Extract to read section start

Monday 31 January 2011

A beautiful day!

We have had another cold snap here with night time temperatures below zero and days getting to the dizzy heights of only a few degrees.  It was actually zero at midday on Saturday!  Yesterday was a beautiful winter's day here in London.  It was cold, but gloriously sunny.  We headed off to Kew gardens for the final use of our 12 month passes.  Initially we were going to visit the open day for the herbarium, but the tours finished at 2:30 and by the time we got there it was too late.  Not to worry we still had a lovely time wandering around the gardens.


We came across this beautiful old Corsican Pine.  It was planted in Kew Gardens in 1814 and is said to be the oldest tree of its type in the country!  It has been struck by lightening several times and even hit by a small aircraft and is still standing...how's that for staying power!  Most importantly, note the beautiful blue sky through the tree's canopy!  Lovely, especially when Saturday would have won an award for the greyest of days!

In one of the glass houses we spotted this wonderful piece of art work.  He is a model of a hummingbird moth and is made of wood:


.... gorgeous isn't he!

Another arty thing we came across was this:






... and this was hanging inside:


We also discovered this fabulous tree which, from this angle makes me think of one of Tolkien's Ents!:



...and honestly it had the most fabulous gnarly, overhanging, yet gracefully pendulous branches.  ...and would you believe I can't remember what it was!

Extract to read section end
Data for review section start

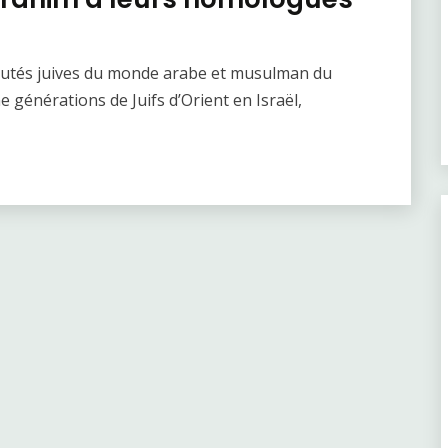
utés juives du monde arabe et musulman du
 générations de Juifs d’Orient en Israël,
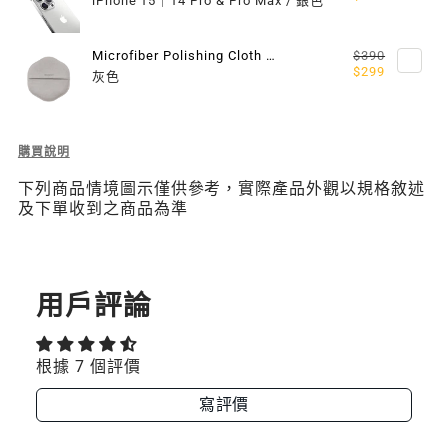
iPhone 15｜14 Pro & Pro Max / 銀色
Microfiber Polishing Cloth 超細纖維擦拭布
$390
$299
灰色
Description
購買說明
of
下列商品情境圖示僅供參考，實際產品外觀以規格敘述
Alos
及下單收到之商品為準
超
軍
規
防
摔
用戶評論
透
明
手
根據 7 個評價
機
殼
寫評價
（M
系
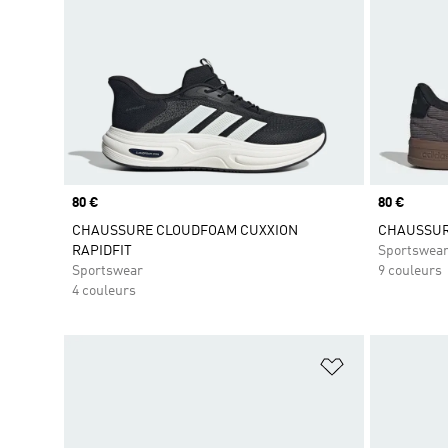
Prix
80 €
Prix
80 €
CHAUSSURE CLOUDFOAM CUXXION
CHAUSSUR
RAPIDFIT
Sportswea
Sportswear
9 couleurs
4 couleurs
Ajouter à la Li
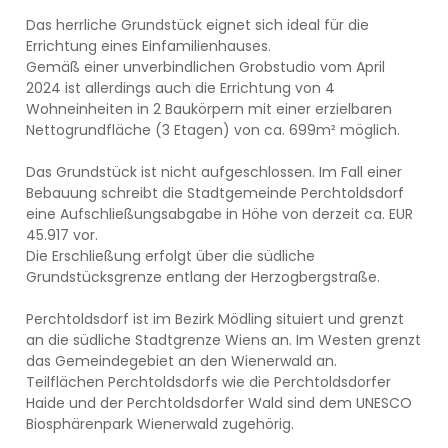
Das herrliche Grundstück eignet sich ideal für die
Errichtung eines Einfamilienhauses.
Gemäß einer unverbindlichen Grobstudio vom April
2024 ist allerdings auch die Errichtung von 4
Wohneinheiten in 2 Baukörpern mit einer erzielbaren
Nettogrundfläche (3 Etagen) von ca. 699m² möglich.
Das Grundstück ist nicht aufgeschlossen. Im Fall einer
Bebauung schreibt die Stadtgemeinde Perchtoldsdorf
eine Aufschließungsabgabe in Höhe von derzeit ca. EUR
45.917 vor.
Die Erschließung erfolgt über die südliche
Grundstücksgrenze entlang der Herzogbergstraße.
Perchtoldsdorf ist im Bezirk Mödling situiert und grenzt
an die südliche Stadtgrenze Wiens an. Im Westen grenzt
das Gemeindegebiet an den Wienerwald an.
Teilflächen Perchtoldsdorfs wie die Perchtoldsdorfer
Haide und der Perchtoldsdorfer Wald sind dem UNESCO
Biosphärenpark Wienerwald zugehörig.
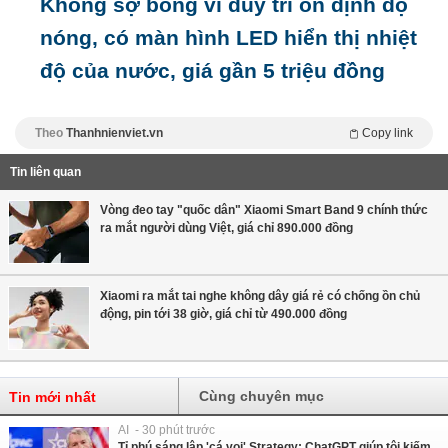
Không sợ bỏng vì duy trì ổn định độ
nóng, có màn hình LED hiển thị nhiệt
độ của nước, giá gần 5 triệu đồng
Theo
Thanhnienviet.vn
Copy link
Tin liên quan
Vòng đeo tay "quốc dân" Xiaomi Smart Band 9 chính thức
ra mắt người dùng Việt, giá chỉ 890.000 đồng
Xiaomi ra mắt tai nghe không dây giá rẻ có chống ồn chủ
động, pin tới 38 giờ, giá chỉ từ 490.000 đồng
Cùng chuyên mục
Tin mới nhất
AI - 30 phút trước
Tỉ phú sáng lập 'cá voi' Strategy: ChatGPT giúp tôi kiếm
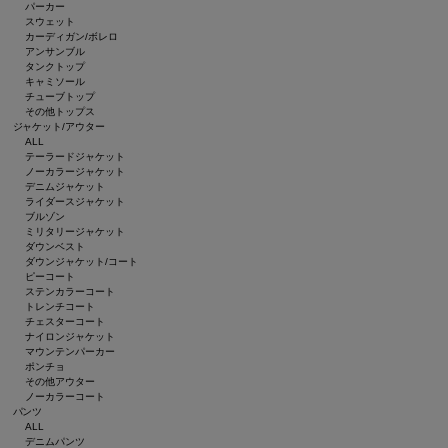
パーカー
スウェット
カーディガン/ボレロ
アンサンブル
タンクトップ
キャミソール
チューブトップ
その他トップス
ジャケット/アウター
ALL
テーラードジャケット
ノーカラージャケット
デニムジャケット
ライダースジャケット
ブルゾン
ミリタリージャケット
ダウンベスト
ダウンジャケット/コート
ピーコート
ステンカラーコート
トレンチコート
チェスターコート
ナイロンジャケット
マウンテンパーカー
ポンチョ
その他アウター
ノーカラーコート
パンツ
ALL
デニムパンツ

Data for review section end

Directions:
1. Rewrite the paragraph beginning "We came across this beautiful old Corsican Pine" from the Kew Gardens blog post as a short bulleted list that keeps its main facts.
2. In the Kew Gardens blog post, reproduce everything from "A beautiful day!" down to "around the gardens.", substituting "chilly spell" for "cold snap".

Answers given:
1.
- A beautiful old Corsican Pine was planted in Kew Gardens in 1814.
- It is said to be the oldest tree of its type in the country.
- It has been struck by lightning several times and hit by a small aircraft, and it is still standing.
- Blue sky showed through its canopy, a contrast with Saturday's very grey weather.

2.
A beautiful day!

We have had another chilly spell here with night time temperatures below zero and days getting to the dizzy heights of only a few degrees.  It was actually zero at midday on Saturday!  Yesterday was a beautiful winter's day here in London.  It was cold, but gloriously sunny.  We headed off to Kew gardens for the final use of our 12 month passes.  Initially we were going to visit the open day for the herbarium, but the tours finished at 2:30 and by the time we got there it was too late.  Not to worry we still had a lovely time wandering around the gardens.